Domestic Speakers Webinar Series
November 11, 2021
Silvia Pescina
University of Parma, Department of Food and Drug, ADDRes Lab, Parma (Italy)
EX VIVO MODELS FOR OPHTHALMIC DELIVERY
Abstract
In recent years, the unmet clinical needs in ophthalmology have boosted the research in the field of ophthalmic delivery. Thus, the development of formulations allowing for minimally and less invasive approaches, amongst all the nanosystems, led to important results, even already implemented as marketed products.
Complete in-depth knowledge of all ophthalmic formulations is reached by integrating the in vitro methods with the ex vivo animal models. Particularly, the use of ex vivo models based on animal ocular tissues for permeation and retention studies is essential for the comprehension of formulation behaviour and consequently for their evaluation and optimization. Ex vivo ocular models can be either simple, like a single isolated membrane, such as cornea, sclera, choroid, or very complex, like a whole eye. Despite the level of complexity, the set-up and validation of such models represents a very important aspect of the research activity in the field of ophthalmic delivery, considering that reliability and reproducibility are the two principle mandatory requirements.
Therefore, the webinar will be focused on the development, validation, and application of ex vivo ocular models for drug delivery studies.
About Silvia
Silvia Pescina graduated in Pharmaceutical Chemistry and Technology in 2008 at the Faculty of Pharmacy of the University of Parma and defended her PhD in Biopharmaceutics-Pharmacokinetics in 2012. During the PhD, she spent some months as visiting PhD student at the Centre for Drug Research, University of Helsinki (Finland).

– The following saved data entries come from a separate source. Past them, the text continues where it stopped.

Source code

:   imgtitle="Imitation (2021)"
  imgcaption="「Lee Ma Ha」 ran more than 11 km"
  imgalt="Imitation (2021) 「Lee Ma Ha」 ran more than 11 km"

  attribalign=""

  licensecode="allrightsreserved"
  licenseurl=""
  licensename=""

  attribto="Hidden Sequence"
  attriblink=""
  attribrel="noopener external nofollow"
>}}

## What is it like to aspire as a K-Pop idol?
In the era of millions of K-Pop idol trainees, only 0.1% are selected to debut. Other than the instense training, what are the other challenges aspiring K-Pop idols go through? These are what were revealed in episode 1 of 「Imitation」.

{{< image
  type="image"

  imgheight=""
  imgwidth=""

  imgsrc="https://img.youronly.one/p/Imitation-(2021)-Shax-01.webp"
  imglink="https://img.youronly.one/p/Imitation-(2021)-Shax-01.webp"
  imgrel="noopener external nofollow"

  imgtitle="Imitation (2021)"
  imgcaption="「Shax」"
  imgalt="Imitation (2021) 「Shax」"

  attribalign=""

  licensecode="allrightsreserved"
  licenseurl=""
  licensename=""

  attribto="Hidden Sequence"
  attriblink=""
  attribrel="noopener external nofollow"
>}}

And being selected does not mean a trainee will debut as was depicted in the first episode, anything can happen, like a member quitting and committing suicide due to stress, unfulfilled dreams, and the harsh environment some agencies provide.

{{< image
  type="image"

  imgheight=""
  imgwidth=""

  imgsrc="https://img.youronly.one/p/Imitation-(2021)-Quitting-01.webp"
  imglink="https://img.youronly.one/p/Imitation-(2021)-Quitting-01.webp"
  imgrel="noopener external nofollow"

From 2012 to 2014 she was Postdoctoral Fellow at the Interdept. Centre Biopharmanet_TEC, University of Parma, and from 2014 to 2019, at the Department of Pharmacy, University of Parma. Currently, she is Assistant Professor at the Food and Drug Department, University of Parma. From October 2019 she is Docent in Drug Delivery at University of Helsinki (Finland). Silvia Pescina is author/co-author of 40 papers published in international peer-reviewed journals.

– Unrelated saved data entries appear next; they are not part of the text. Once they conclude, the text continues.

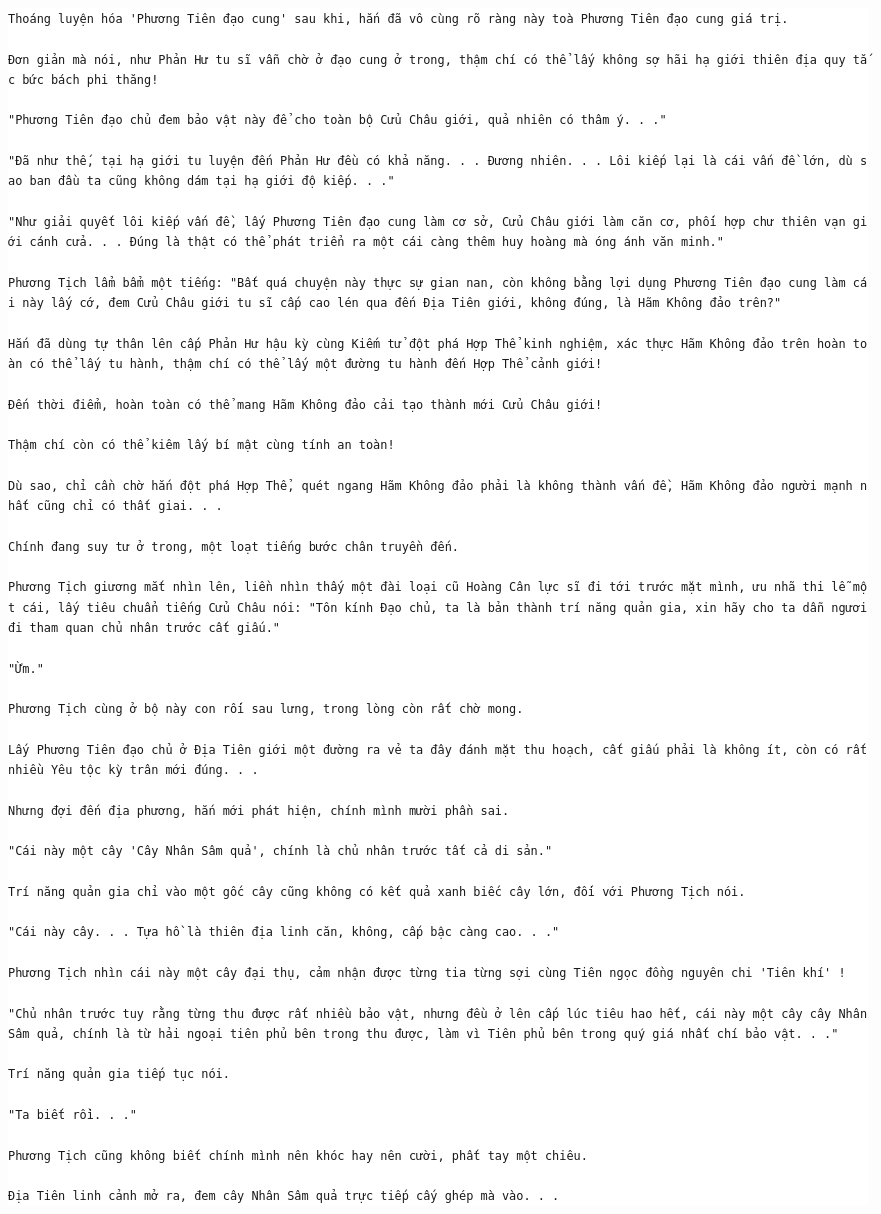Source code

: 	Thoáng luyện hóa 'Phương Tiên đạo cung' sau khi, hắn đã vô cùng rõ ràng này toà Phương Tiên đạo cung giá trị.

	Đơn giản mà nói, như Phản Hư tu sĩ vẫn chờ ở đạo cung ở trong, thậm chí có thể lấy không sợ hãi hạ giới thiên địa quy tắc bức bách phi thăng!

	"Phương Tiên đạo chủ đem bảo vật này để cho toàn bộ Cửu Châu giới, quả nhiên có thâm ý. . ."

	"Đã như thế, tại hạ giới tu luyện đến Phản Hư đều có khả năng. . . Đương nhiên. . . Lôi kiếp lại là cái vấn đề lớn, dù sao ban đầu ta cũng không dám tại hạ giới độ kiếp. . ."

	"Như giải quyết lôi kiếp vấn đề, lấy Phương Tiên đạo cung làm cơ sở, Cửu Châu giới làm căn cơ, phối hợp chư thiên vạn giới cánh cửa. . . Đúng là thật có thể phát triển ra một cái càng thêm huy hoàng mà óng ánh văn minh."

	Phương Tịch lẩm bẩm một tiếng: "Bất quá chuyện này thực sự gian nan, còn không bằng lợi dụng Phương Tiên đạo cung làm cái này lấy cớ, đem Cửu Châu giới tu sĩ cấp cao lén qua đến Địa Tiên giới, không đúng, là Hãm Không đảo trên?"

	Hắn đã dùng tự thân lên cấp Phản Hư hậu kỳ cùng Kiếm tử đột phá Hợp Thể kinh nghiệm, xác thực Hãm Không đảo trên hoàn toàn có thể lấy tu hành, thậm chí có thể lấy một đường tu hành đến Hợp Thể cảnh giới!

	Đến thời điểm, hoàn toàn có thể mang Hãm Không đảo cải tạo thành mới Cửu Châu giới!

	Thậm chí còn có thể kiêm lấy bí mật cùng tính an toàn!

	Dù sao, chỉ cần chờ hắn đột phá Hợp Thể, quét ngang Hãm Không đảo phải là không thành vấn đề, Hãm Không đảo người mạnh nhất cũng chỉ có thất giai. . .

	Chính đang suy tư ở trong, một loạt tiếng bước chân truyền đến.

	Phương Tịch giương mắt nhìn lên, liền nhìn thấy một đài loại cũ Hoàng Cân lực sĩ đi tới trước mặt mình, ưu nhã thi lễ một cái, lấy tiêu chuẩn tiếng Cửu Châu nói: "Tôn kính Đạo chủ, ta là bản thành trí năng quản gia, xin hãy cho ta dẫn ngươi đi tham quan chủ nhân trước cất giấu."

	"Ừm."

	Phương Tịch cùng ở bộ này con rối sau lưng, trong lòng còn rất chờ mong.

	Lấy Phương Tiên đạo chủ ở Địa Tiên giới một đường ra vẻ ta đây đánh mặt thu hoạch, cất giấu phải là không ít, còn có rất nhiều Yêu tộc kỳ trân mới đúng. . .

	Nhưng đợi đến địa phương, hắn mới phát hiện, chính mình mười phần sai.

	"Cái này một cây 'Cây Nhân Sâm quả', chính là chủ nhân trước tất cả di sản."

	Trí năng quản gia chỉ vào một gốc cây cũng không có kết quả xanh biếc cây lớn, đối với Phương Tịch nói.

	"Cái này cây. . . Tựa hồ là thiên địa linh căn, không, cấp bậc càng cao. . ."

	Phương Tịch nhìn cái này một cây đại thụ, cảm nhận được từng tia từng sợi cùng Tiên ngọc đồng nguyên chi 'Tiên khí' !

	"Chủ nhân trước tuy rằng từng thu được rất nhiều bảo vật, nhưng đều ở lên cấp lúc tiêu hao hết, cái này một cây cây Nhân Sâm quả, chính là từ hải ngoại tiên phủ bên trong thu được, làm vì Tiên phủ bên trong quý giá nhất chí bảo vật. . ."

	Trí năng quản gia tiếp tục nói.

	"Ta biết rồi. . ."

	Phương Tịch cũng không biết chính mình nên khóc hay nên cười, phất tay một chiêu.

	Địa Tiên linh cảnh mở ra, đem cây Nhân Sâm quả trực tiếp cấy ghép mà vào. . .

Research activity is mostly focused on ocular drug delivery, with emphasis on development and characterization of topical dosage forms, on set-up of in vitro and ex vivo models, mainly based on porcine tissues, for studying the ophthalmic delivery of conventional and biotech compounds, and on the evaluation of chemical and physical absorption enhancers.
Mario Grassi
Department of Engineering and Architecture, Trieste University, Trieste, Italy
AN HISTORICAL PERSPECTIVE OF DRUG DELIVERY AND MATHEMATICAL MODELING
Abstract
It is probably not well known that in 4000 BC Sumerians were able to prepare many medicaments and that the same was used to do Assyrians, Babylonians and Egyptians 3000 years BC. Interestingly, the idea that illness is a sort of divine punishment and healing is the consequent purification was born in that time and this view heavily affected the western world up to the modern age. If Hippocrates and Galenus started detaching from this viewpoint, the scientific darkness permeating Europe after the end of the Roman Empire reaffirmed this way of conceiving illness. Only in the 9th -13th centuries, thanks to the golden age of Arab Science, something changed this establishing the basis for Renaissance. Interestingly, in the first half of the 16th century, Paracelsus conceived the human body as a chemical laboratory. However, only at the end of the 19th century, thanks to Galilei’s approach, the real origins of many diseases were discovered. Since then, drug delivery has developed and the realization of the first controlled release system dates back to 1952 while the first example of mathematical modelling followed 9 years later. The clear affirmation of mathematical modelling in the biopharmaceutical field took place in the last twenty years of the 20th century. The third millennium opens with a new important challenge for mathematical modelling: combining in a single model drug release and in vivo drug adsorption, distribution and elimination.
About Mario
Mario Grassi is full professor of Chemical Engineering at the Department of Engineering and Architecture of the Trieste University. He got his Ph.D. degree in Chemical Engineering at the Padova University (Italy) on December 13rd 1996. He has worked for Vectorpharma and EURAND in the field of the bioavailability increase of poorly water solubel drugs. He is author/co-author of 180 papers published on international journals, 165 abstracts presented in national and international Symposia, 12 book chapters and one book.
His research field is about:
- modeling of drug release from delivery systems and drug absorption by living tissues,
- characterization (rheology/Low field NMR/release tests) of polymer based delivery systems
- bioavailability increase by means of nano-crystals and amorphous state
- characterization, by means of Low Field NMR, of the sputum of patients affected by chronic obstructive pulmonary diseases.